Question

Calculate, according to the Bohr model, the speed of the electron in the ground state of the hydrogen atom.

Short answer

Answer: The speed of an electron in the ground state of a hydrogen atom, according to the Bohr model, is approximately 2.188 * 10^6 m/s.

Step-by-step solution

Remember the Bohr model formula for the speed of an electron in an atom

According to the Bohr model, the speed of an electron in an orbit is given by the formula: v = (Z * e^2) / (2 * epsilon_0 * h * n) where: v is the speed of the electron, Z is the atomic number of the element, e is the elementary charge (1.602 * 10^{-19} C), epsilon_0 is the vacuum permittivity (8.854 * 10^{-12} C^2/N m^2), h is the Planck's constant (6.626 * 10^{-34} Js), and n is the principal quantum number (energy level).
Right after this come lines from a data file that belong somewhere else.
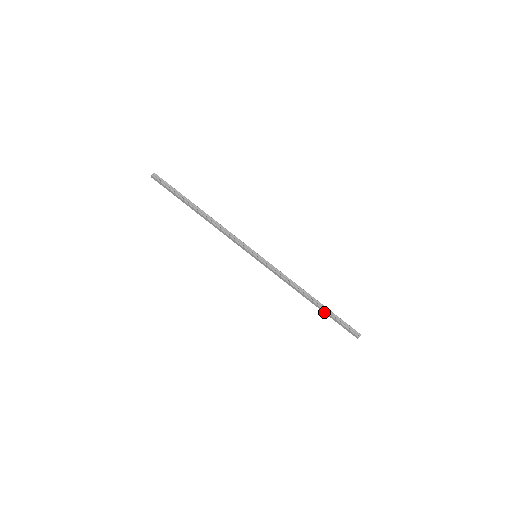
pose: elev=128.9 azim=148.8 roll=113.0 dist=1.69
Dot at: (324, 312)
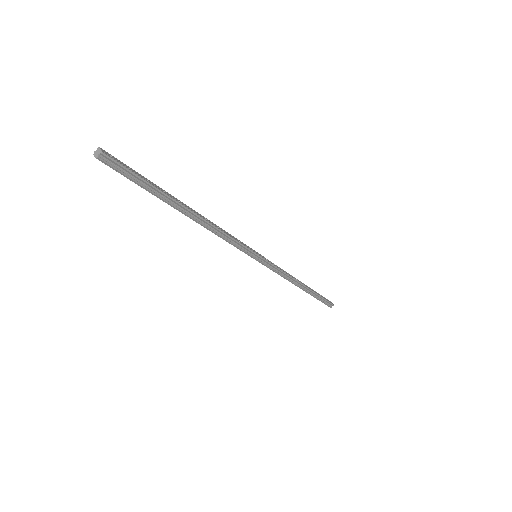
Dot at: occluded
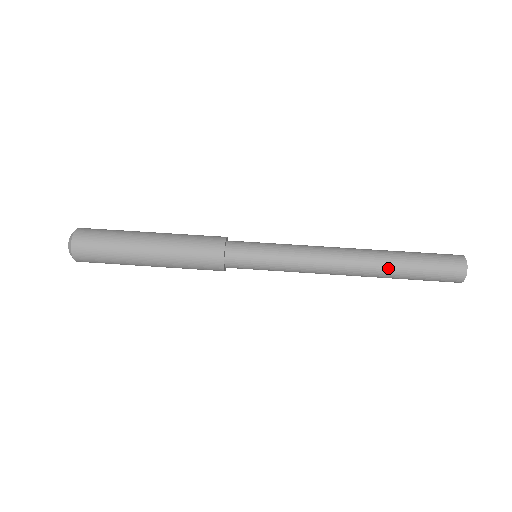
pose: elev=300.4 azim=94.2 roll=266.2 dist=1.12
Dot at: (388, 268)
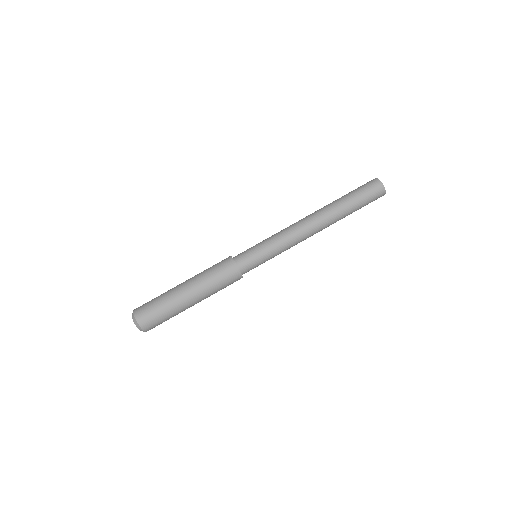
Dot at: occluded
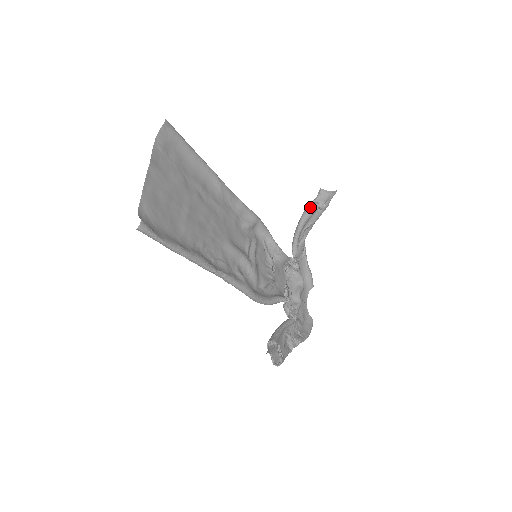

Set the values for hydrogen in the ground state

Since we are working with a hydrogen atom, its atomic number Z = 1. The ground state corresponds to the lowest energy level, so n = 1. Now we can plug in these values into the formula: v = (1 * 1.602 * 10^{-19}) / (2 * 8.854 * 10^{-12} * 6.626 * 10^{-34} * 1)

Calculate the speed of the electron

By calculating the above expression, we get: v = (1.602 * 10^{-19}) / (2 * 8.854 * 10^{-12} * 6.626 * 10^{-34}) v ≈ 2.188 * 10^6 m/s So, the speed of the electron in the ground state of the hydrogen atom, according to the Bohr model, is approximately 2.188 * 10^6 m/s.